▶ YOUR TASKS:
a. According to the Exopaedia excerpt, what two lists together make up the lexicon?
b. Reproduce word for word the passage of the Exopaedia excerpt from "The Exopaedia is" up to and including "use multiple Taxonomies.".

In the second screenshot, which is defined for smartphones with lower resolutions, the elements are repositioned and resized. The actual content (i.e. the 'article) is spread over fewer columns of the fluid grid, and the sidebars are all moved underneath the article, because there is no space available next to the article.
Device detection and the media queries determine which of the available layouts should be used.
The Exopaedia is also a 'state of the art' knowledge management system that uses an intelligent thesaurus, built from a lexicon that in turn consists of an authoritative file, and a synonym ring. It also allows to use multiple Taxonomies.
An example can clarify what this means. At present there are no universally agreed upon names and terminologies for emerging sciences. What one author will call astrobiology, another may call exobiology or xenobiology, yet they're talking about the same thing. In the Exopaedia, one name will be chosen for the actual record in the database that has the information about the topic (e.g. exobiology), while the alternatives or synonyms will be stored in a list of synonyms (and derivatives). The list with the actual terminology that is used within the database is called the 'authoritative file' while the list of synonyms is called the 'synonym ring.' (The name 'synonym ring' can be misleading because apart from synonyms it can also contain derivatives, like, e.g. 'exiobiological,' and antonyms). The authoritative file and the synonym ring together make up the lexicon. When one searches for a term, the lexicon is used. So it doesn't matter whether one searches on 'exobiology' or 'astrobiology,' one will always find the relevant information.

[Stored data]
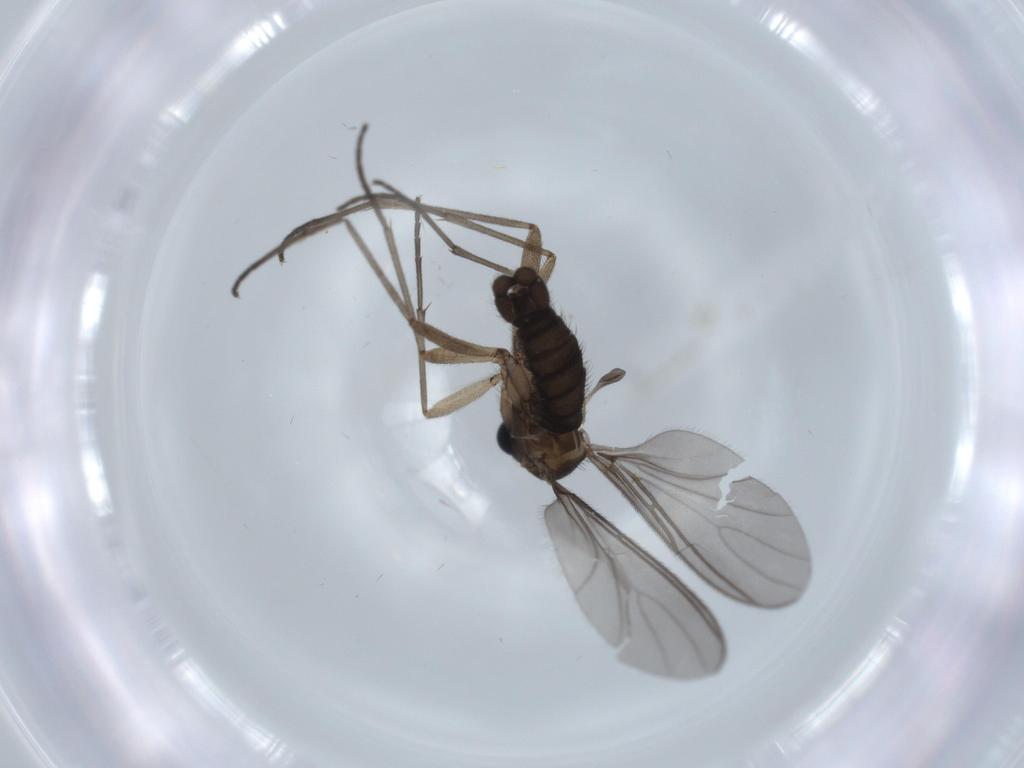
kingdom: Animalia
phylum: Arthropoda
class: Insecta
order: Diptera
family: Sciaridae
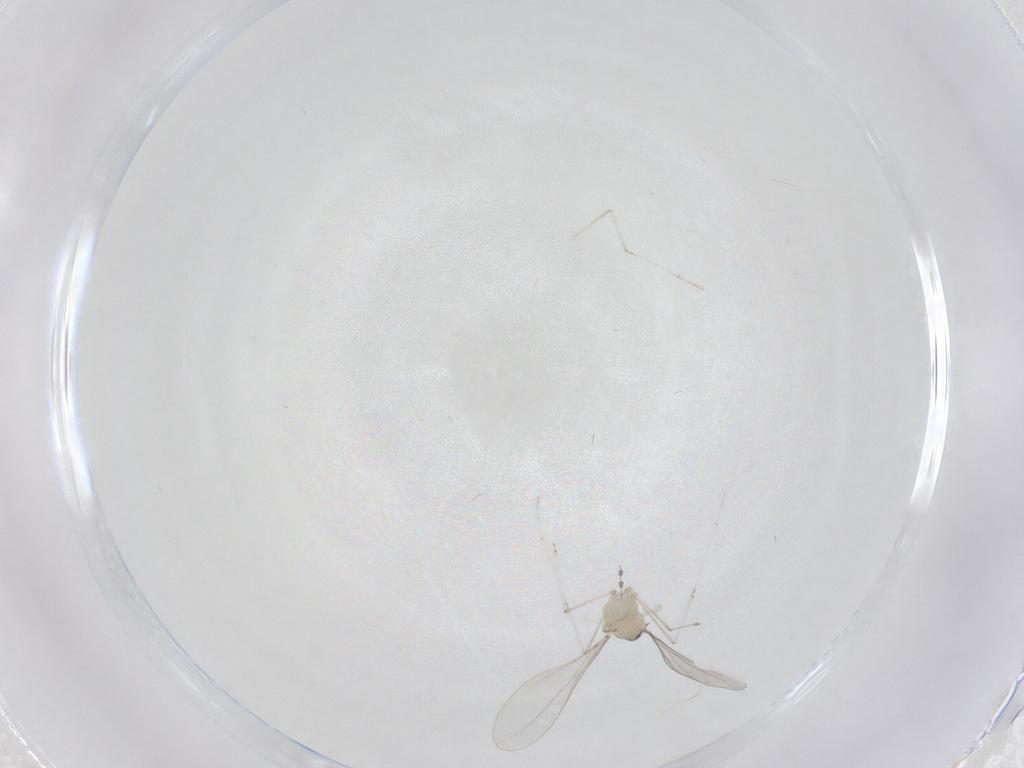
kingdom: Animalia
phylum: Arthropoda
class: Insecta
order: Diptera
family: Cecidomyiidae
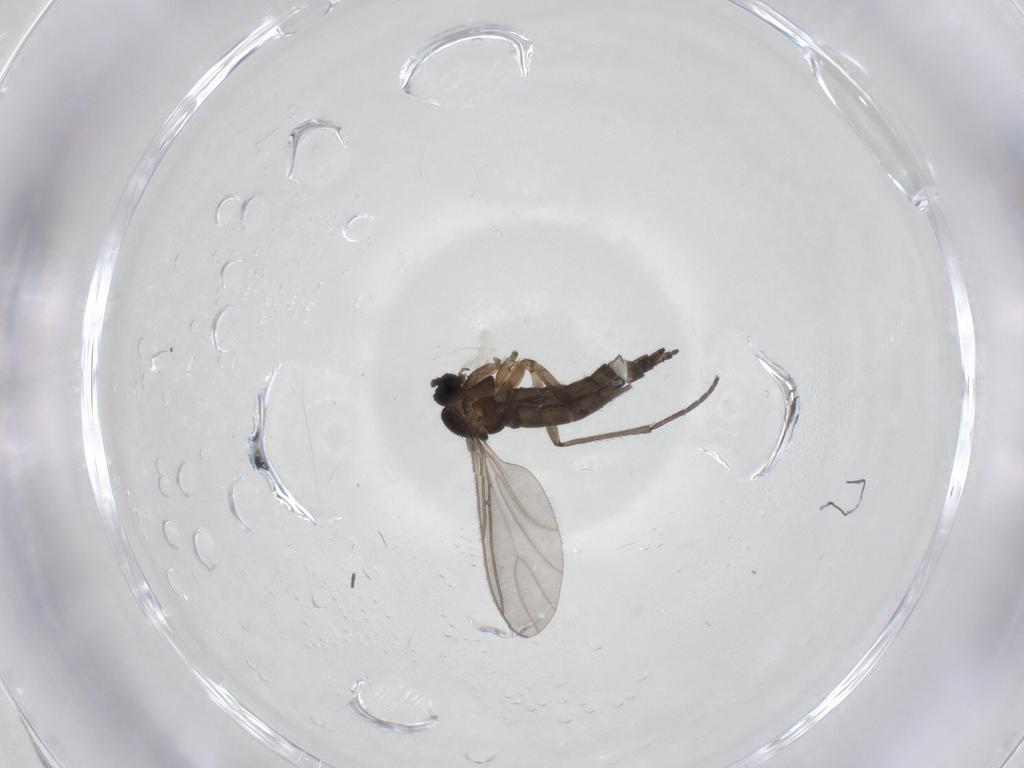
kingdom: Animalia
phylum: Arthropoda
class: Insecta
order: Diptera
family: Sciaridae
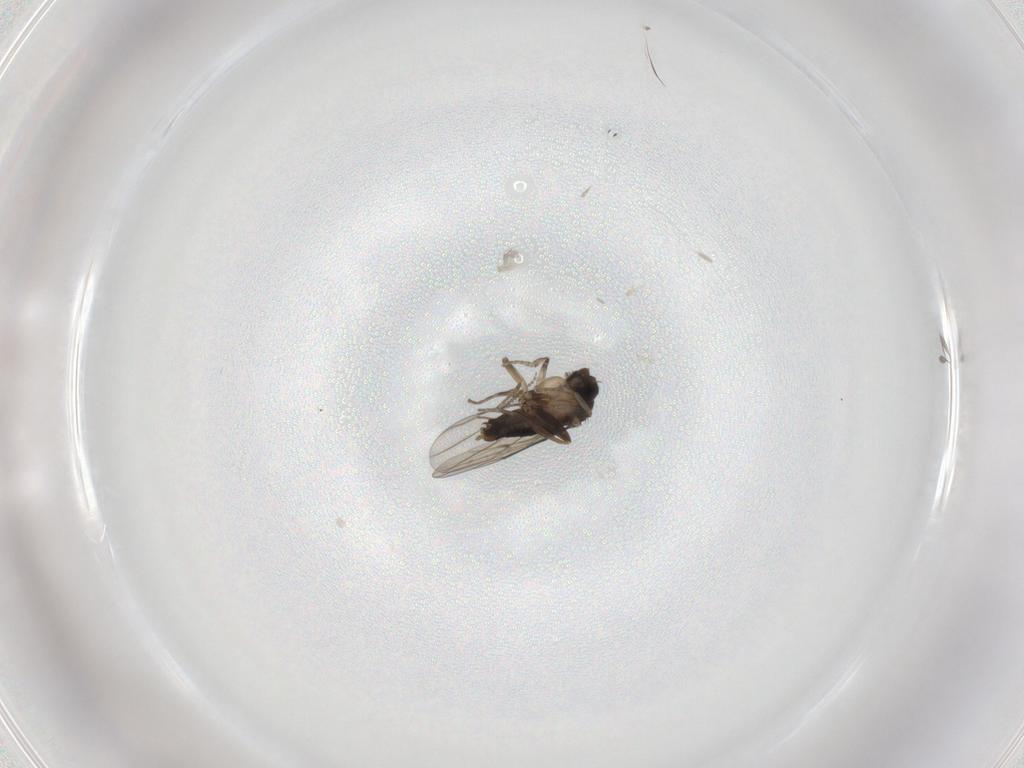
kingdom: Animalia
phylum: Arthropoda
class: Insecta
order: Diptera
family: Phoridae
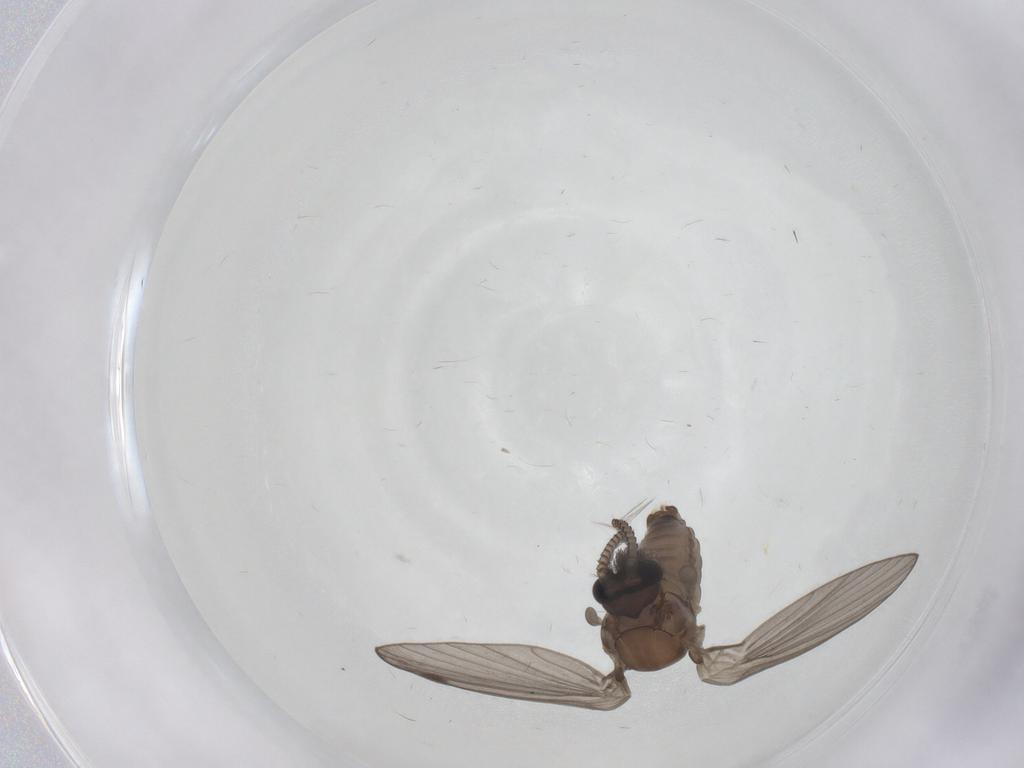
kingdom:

▶ RESPONSES FOR EACH TASK:
a. The authoritative file and the synonym ring.

b.
The Exopaedia is also a 'state of the art' knowledge management system that uses an intelligent thesaurus, built from a lexicon that in turn consists of an authoritative file, and a synonym ring. It also allows to use multiple Taxonomies.